Exercise A:
In the excerpt about Davidson's brand expansion, what does the cake serving set cost?
Exercise B:
Please resume the excerpt about Davidson's brand expansion, writing on from its final sentence.
==== Document excerpt ====
Davidson feels she made smart business decisions from the beginning, and expanding the brand early was a logical step. “It was important to me that from the beginning I could offer different price points to my clients. My goal at the end of the day is truly to make people happy and smile through my art and my designs.”

Making Art Accessible

Davidson has always felt it’s important to diversify her offerings because it allows as many people as possible to enjoy her work. “I love that I can offer the principles behind my brand at various price points. It’s huge for taking a business like mine to the next step, especially since the core product is on the higher end.” 

The theme and vibe of Davidson’s work truly lends itself to a variety of products and merchandise. For example, the lollipop swirl placemats and coasters coordinate perfectly with her art. 

The cake serving set is another example of her sophisticated approach to brand expansion. While it is packaged in a sprinkle print box, the pieces have modern white handles and the blade features Davidson’s signature statement box reading “Eat Cake.” At $85, it’s accessibly priced and a great introduction to the brand.
==== Dataset extract ====
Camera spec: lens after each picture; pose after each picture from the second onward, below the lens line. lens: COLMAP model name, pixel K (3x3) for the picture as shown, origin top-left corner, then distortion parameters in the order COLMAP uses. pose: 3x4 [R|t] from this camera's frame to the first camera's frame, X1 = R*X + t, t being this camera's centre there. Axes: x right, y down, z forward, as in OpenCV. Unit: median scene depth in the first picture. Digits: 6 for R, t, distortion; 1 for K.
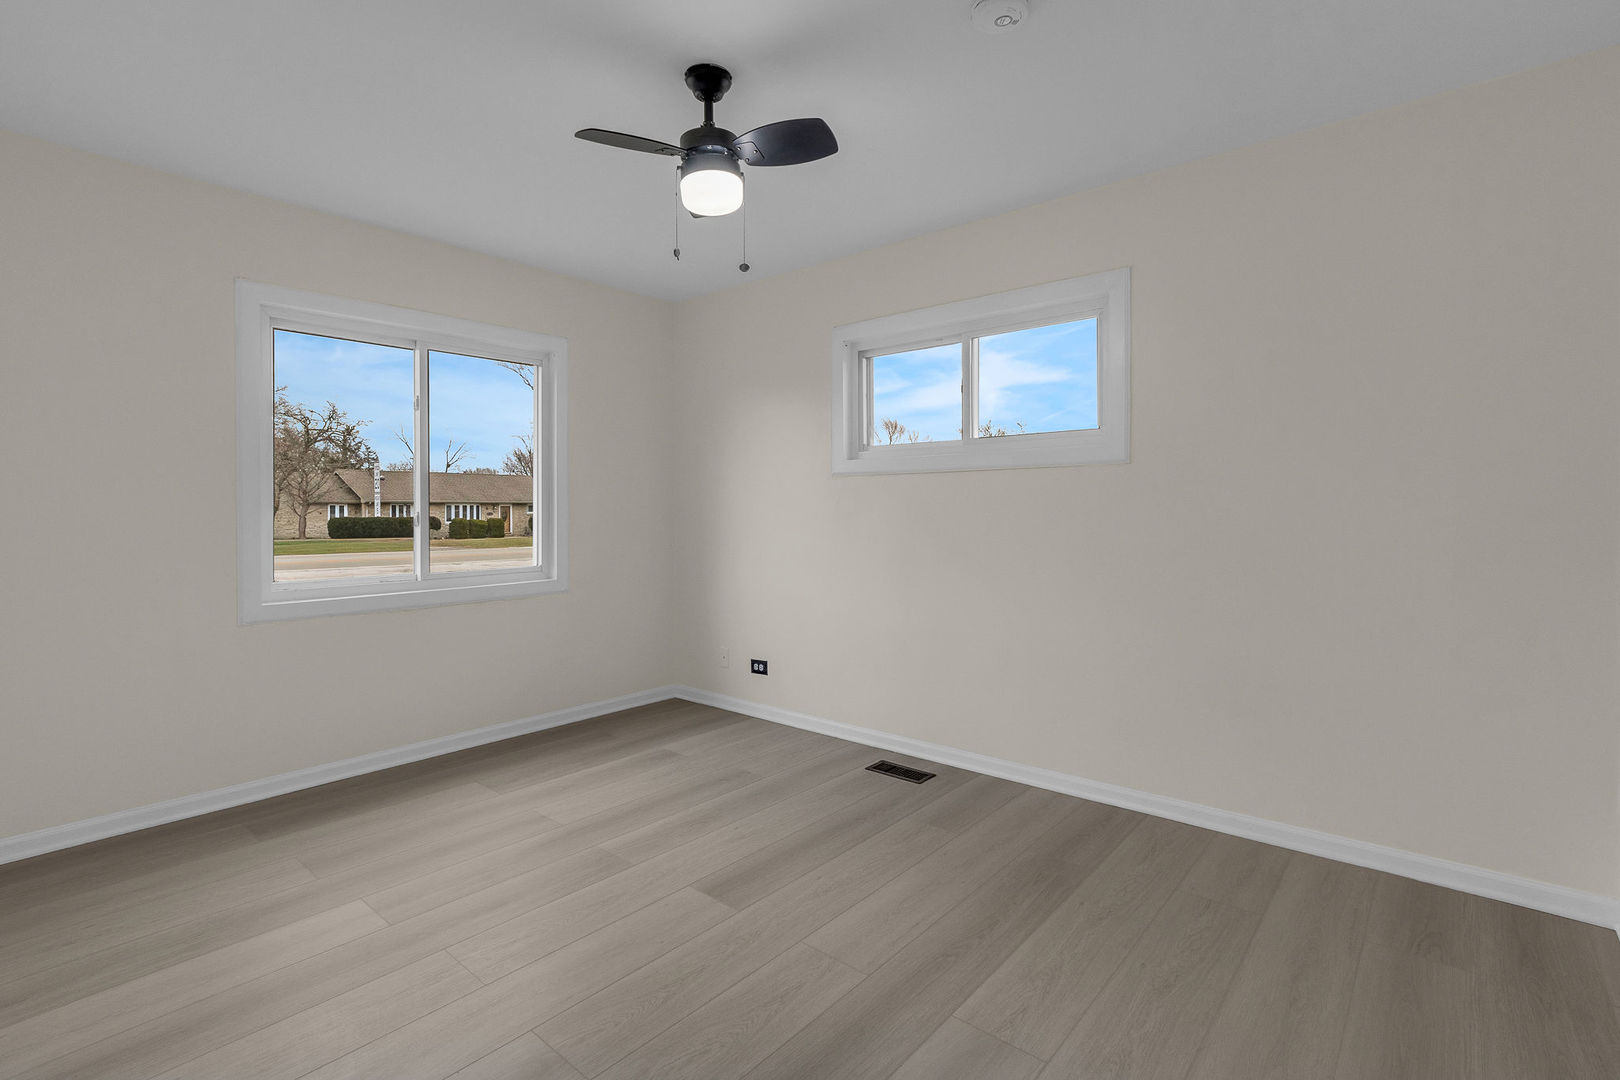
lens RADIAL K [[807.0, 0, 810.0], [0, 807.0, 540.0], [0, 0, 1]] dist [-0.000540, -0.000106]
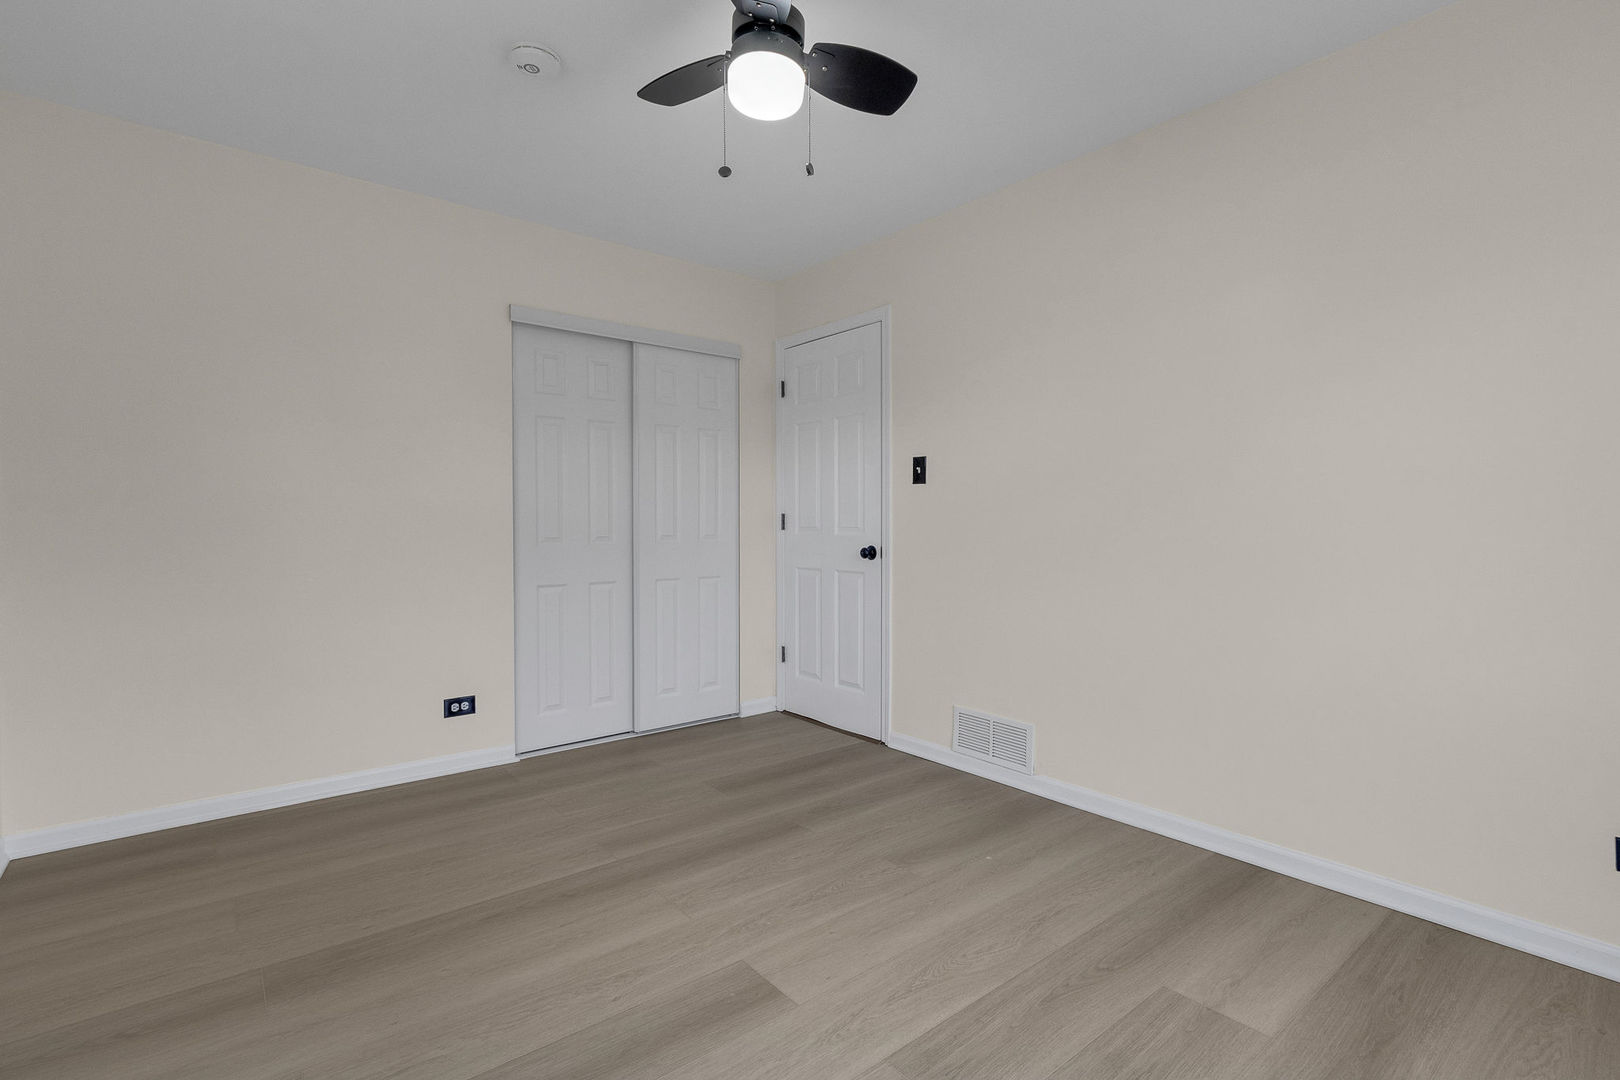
====
Task result A:
$85.

Task result B:
But Davidson is extremely particular. She doesn’t just slap her name or branding on any product. “I like to start with the story,” she says, “For me, if there isn’t a good story behind a piece or collection, it isn’t worth building out. For example, with the Hostess Collection, the story was that we all wanted to gather again. And with our placemats and coasters, I made sure that your gathering would be that much sweeter.”

There are also has several less expensive, giftable merchandise offerings including baseball caps, iPhone cases she designed with Off My Case, as well as puzzles.

The Queen Of Collaboration

Davidson has collaborated and co-branded a list of products. This includes Mini Melanie cookie boxes, Baby Noomie children’s pajamas, Apparis furry flip-flops, as well as with Stephanie Gottlieb on a jewelry box.

Most recently, the artist created keepsake acrylic boxes with celebrity-lauded brand BondEye Jewelry (Olivia Rodrigo and Gabrielle Union are fans) on a box that was sent out to their VIP customers. “I love projects like this, especially when I know my art will be seen by new people and used in a special way. I’m also a huge fan of Jess [Klein, the founder] personally and professionally,” she tells me. 

Still, Davidson is still very particular about who she works with. “It’s important for me to make sure the collab makes sense for both brands, and do more long-term ventures together instead of the quick, one-offs that are definitely tempting, but not as sweet.”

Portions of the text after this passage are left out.